Troy Curtis Jr. sits for a portrait at Doran Auto Repair and Towing, where he works, in Steamboat Springs on July 9, 2025. (Photo by RJ Sangosti/The Denver Post)
Troy Curtis Jr. sits for a portrait at Doran Auto Repair and Towing, where he works, in Steamboat Springs on July 9, 2025. (Photo by RJ Sangosti/The Denver Post)

Curtis Jr. was charged with felony menacing and unlawful private transfer of a firearm.

Karzen, the district attorney, ruled the shooting was justified this month. Caudell will not be charged.

Caudell, in an email, said he could not comment on the case due to the pending criminal proceedings against Curtis Jr.

‘Cops are supposed to protect people’

Civil rights attorneys say rural law enforcement agencies often lack training and resources, which can lead to constitutional violations.

“You see a pattern in smaller police departments in less urban environments,” said Raymond Bryant, Orona’s attorney. “Officers think the only tool they have is force.”

And when they do use force, they’re unlikely to be disciplined for their actions, these lawyers said.

Research suggests rural areas tend to be more politically conservative and less focused on police reforms.

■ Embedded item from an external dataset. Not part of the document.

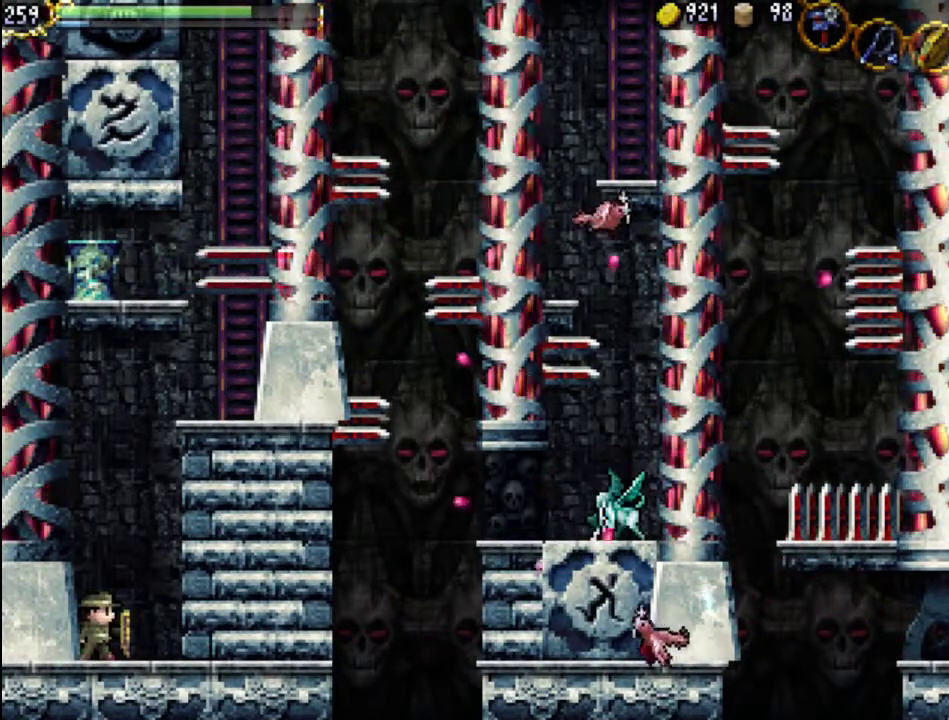
{"buttons": [], "events": []}
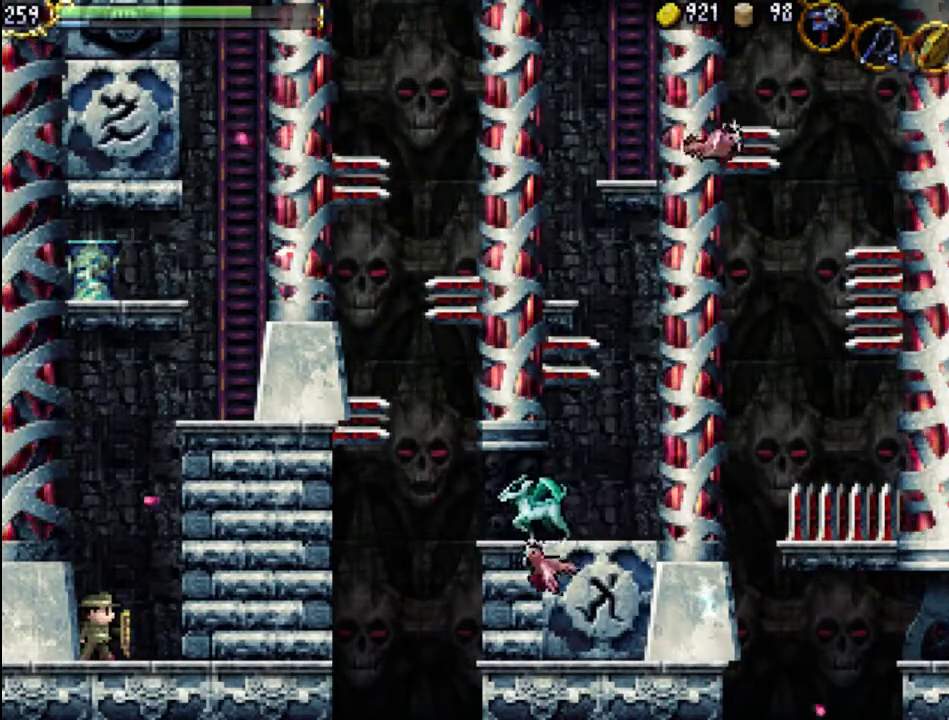
{"buttons": [], "events": []}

On top of that, rural residents are far more likely to be gun owners, which may increase police anticipation of threat, according to a 2024 study by the American Journal of Preventive Medicine.

Another study, in the New York University Law Review, noted that small jurisdictions are far less likely than larger cities to have legal and political accountability structures, such as police commissions and inspectors general, a robust media presence or an active plaintiffs’ bar.

“In the absence of external prodding, small jurisdictions may be even less likely than their big-city counterparts to fix these problems on their own,” the report’s author noted.

In small, rural areas like Craig, police are more likely to know the suspects and make assumptions about them, said Elizabeth Wang, Tanner Sholes’ attorney.

“They were primed to be in a headspace where they wanted to escalate anything that happened with Mr. Sholes,” she said.

Wang specializes in cases involving people injured by police. She said she had never seen an incident like the one Sholes encountered, in which law enforcement used a vehicle as a weapon to run over a pedestrian with premeditation.

“There’s no training on this,” she said. “There’s no policy to ever use a vehicle to hit a pedestrian.”

Sholes last year filed a federal lawsuit that accused Craig police officers and Moffat County sheriff’s personnel of excessive force and violating his constitutional rights.

Michelle Workman, Sholes’ partner and mother of his children, said she’s watched his relationship with police deteriorate over the years. Every time they interact with him, she said, it’s multiple officers with their guns drawn.

“In my mind, they want to murder Tanner,” she said.

In a small town like Craig, police concentrate on the same few people, Workman said. Once you get a name with the police department, you earn a target on your back.

Tanner Sholes sits for a portrait outside his mother's home in Craig on July 9, 2025. Sholes is staying in a camp trailer on his mother's property. (Photo by RJ Sangosti/The Denver Post)
Tanner Sholes sits for a portrait outside his mother’s home in Craig on July 9, 2025. Sholes is staying in a camp trailer on his mother’s property. (Photo by RJ Sangosti/The Denver Post)

“If you have a run-in before, that shouldn’t smear you as a bad person,” she said. “Everyone makes bad choices. Tanner’s biggest problem: He got in trouble and he’s never been left alone.”

Sholes said his knee still causes him a good deal of pain. A former wildland firefighter, he loves camping and hiking and running around with his kids. But the injury limits his activity, he said. He can’t chase his children like he used to. Everything has to be done a little slower.

“It’s put a damper on my whole life,” he said.

Sholes avoids public spaces for the most part out of fear of the police. He opts against taking his kids to the public pool or city functions.

His children, he said, are deathly afraid of law enforcement.

“They think every time police are called, Tanner’s gonna die,” Workman said.

What kind of message does this send to children, Sholes said.

“Cops are supposed to protect people, not hurt people,” he said. “My kids have seen the opposite of that.”